Четвертая тетрадь
Идеи. Судьбы. Времена
ТОПОГРАФИЯ КУЛЬТУРНОГО ЛАНДШАФТА
Владимир Вахрушев: «Текст города рождается на пересечении взглядов на одни и те же звезды…»
Владимир Серафимович Вахрушев – доктор филологических наук, профессор, один из известнейших специалистов
в области английской литературы. Но темой нашего разговора стала не только европейская культура. Вахрушев, полиглот,
автор книг и статей о Шекспире, Бернарде Шоу, Джэке Линдсее, Уильяме Теккерее, написал книгу о городе, в котором прожил значительную часть жизни. Балашов, находящийся на окраине Саратовской области, превратился из административной единицы районного масштаба в город-текст, возникающий на пересечении и переплетении времен, свидетельств, мифов.
Это не историко-литературный очерк и не краеведение. Названия новых дисциплин – гуманитарная география и локальная история, наверное, наиболее точно объясняют жанр Вахрушева...
– Владимир Серафимович, начать хочется с сюжета, который вы давно изучаете: балашовской темы в книге Бориса Пастернака «Сестра моя – жизнь». Строчкой оттуда названа и ваша книга о городе-тексте: «Большой, как солнце, Балашов…»
– Понятно, почему для Пастернака маленький провинциальный город превратился в космическую гиперболу – лето 1917 года, любовь к Елене Виноград, которая вместе с братом создавала новое земство в Балашове и Романовке, надежда на взаимность и полный разрыв… «Сестра моя – жизнь» – это одновременно поэтический роман о революционном лете 1917 года и лирический дневник путешествия – двух поездок поэта к любимой женщине из Москвы, с Павелецкого вокзала по Камышинской ветке, и обратно. В книге отражено реальное географическое пространство: Балашов – Романовка – Пады – Мучкап – Ржакса. Но маршруты даны не линейно, а сбивчиво, как знаки судьбы героя… Это ведь та книга, в которой конкретный момент истории оборачивается неопределенной далью – «Какое, милые, у нас тысячелетье на дворе?» и точных примет времени не очень много. На это еще Цветаева обращала внимание в своей рецензии, названной «Световой ливень». Самое конкретное – географические реалии путешествия…
– Буквально на днях на одном из центральных телеканалов в фильме, посвященном Пастернаку, прозвучало: поэт ездил к своей возлюбленной «под Саратов». Это правда – Балашов под Саратовом? Или, как писали самые разные авторы, от Джэка Линдсея до Расула Гамзатова, – «на Волге»?

----------------

_Задание и требования_.
Ответьте на три вопроса по исходному тексту, каждый ответ начните с новой строки.
(a) О каких писателях Вахрушев писал книги и статьи?
(b) Как называлась рецензия Цветаевой на книгу Пастернака?
(c) С какого московского вокзала поэт ездил к любимой женщине?

_Исходные данные_.
----------------

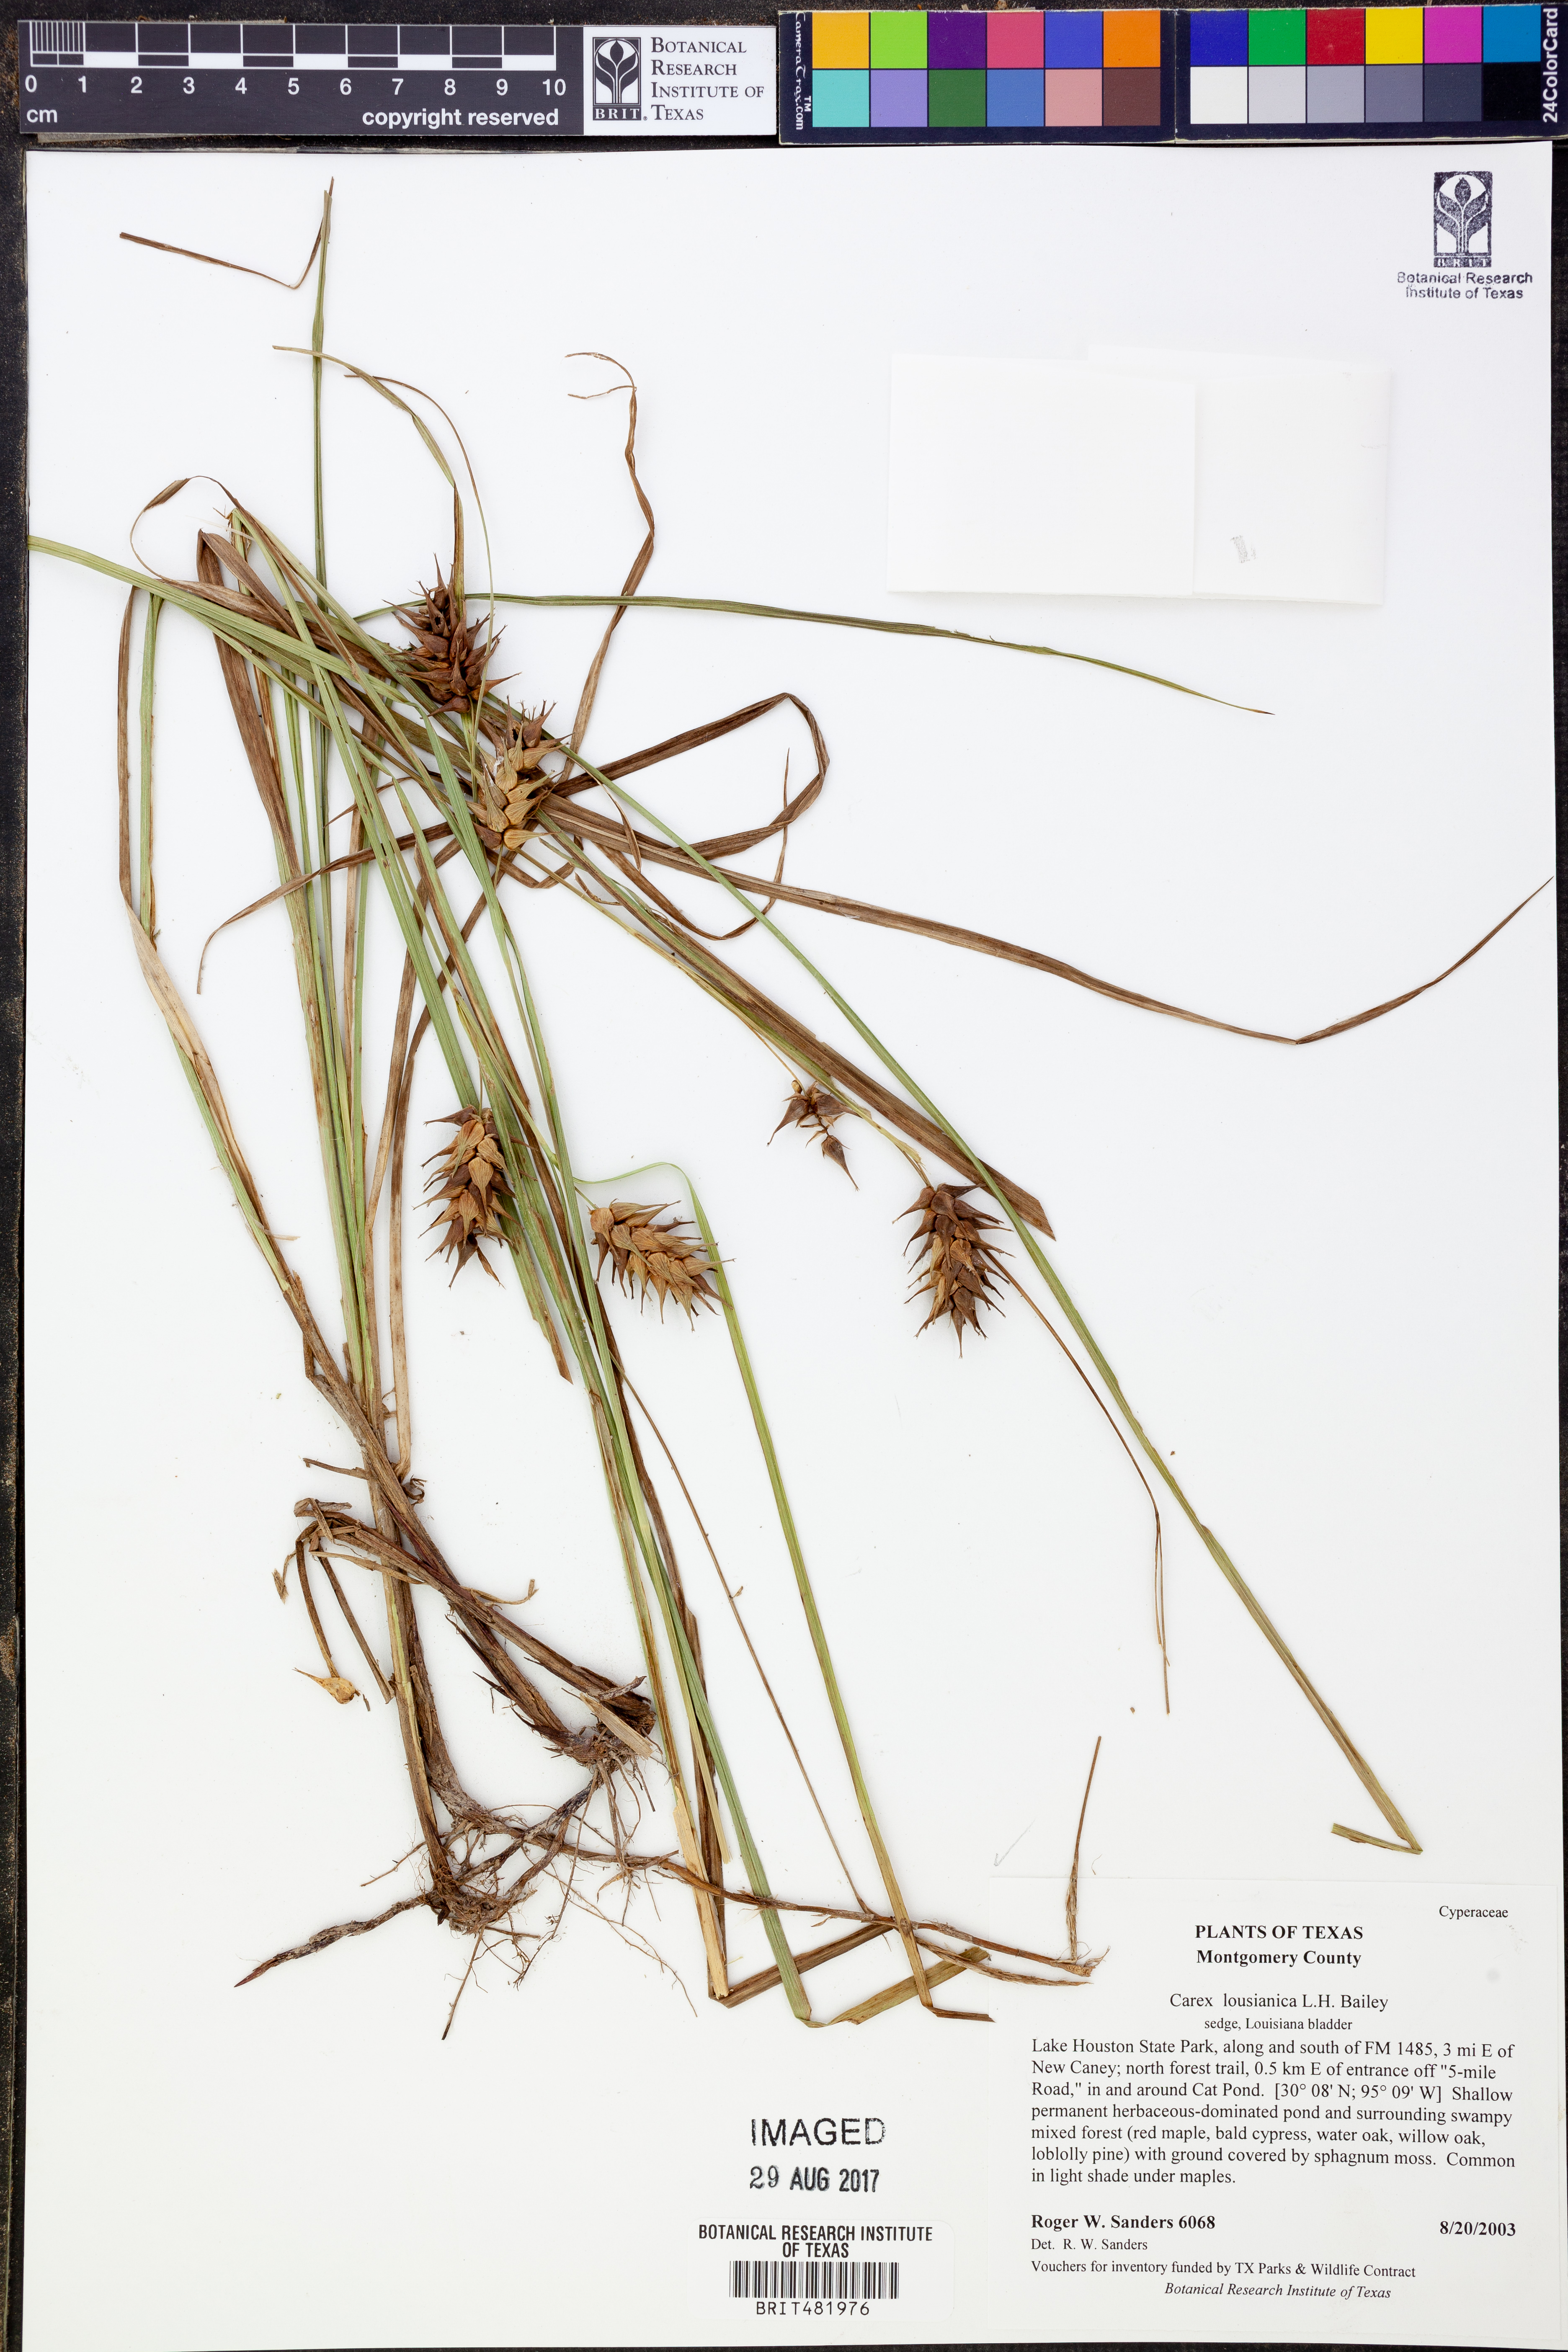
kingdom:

----------------

_Правильный ответ_.
(a) О Шекспире, Бернарде Шоу, Джэке Линдсее и Уильяме Теккерее.
(b) «Световой ливень».
(c) С Павелецкого вокзала.